Records in a dataset:

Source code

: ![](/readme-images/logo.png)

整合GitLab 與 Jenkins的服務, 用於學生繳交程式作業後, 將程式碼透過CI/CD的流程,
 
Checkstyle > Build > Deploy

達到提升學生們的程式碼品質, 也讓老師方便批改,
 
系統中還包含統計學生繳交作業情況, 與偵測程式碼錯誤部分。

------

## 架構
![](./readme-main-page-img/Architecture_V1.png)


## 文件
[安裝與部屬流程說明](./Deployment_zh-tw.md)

Work to be completed. Rewrite all the records with "Build" replaced by "Compile", keeping everything else the same.

The completed task.
Source code

: ![](/readme-images/logo.png)

整合GitLab 與 Jenkins的服務, 用於學生繳交程式作業後, 將程式碼透過CI/CD的流程,
 
Checkstyle > Compile > Deploy

達到提升學生們的程式碼品質, 也讓老師方便批改,
 
系統中還包含統計學生繳交作業情況, 與偵測程式碼錯誤部分。

------

## 架構
![](./readme-main-page-img/Architecture_V1.png)


## 文件
[安裝與部屬流程說明](./Deployment_zh-tw.md)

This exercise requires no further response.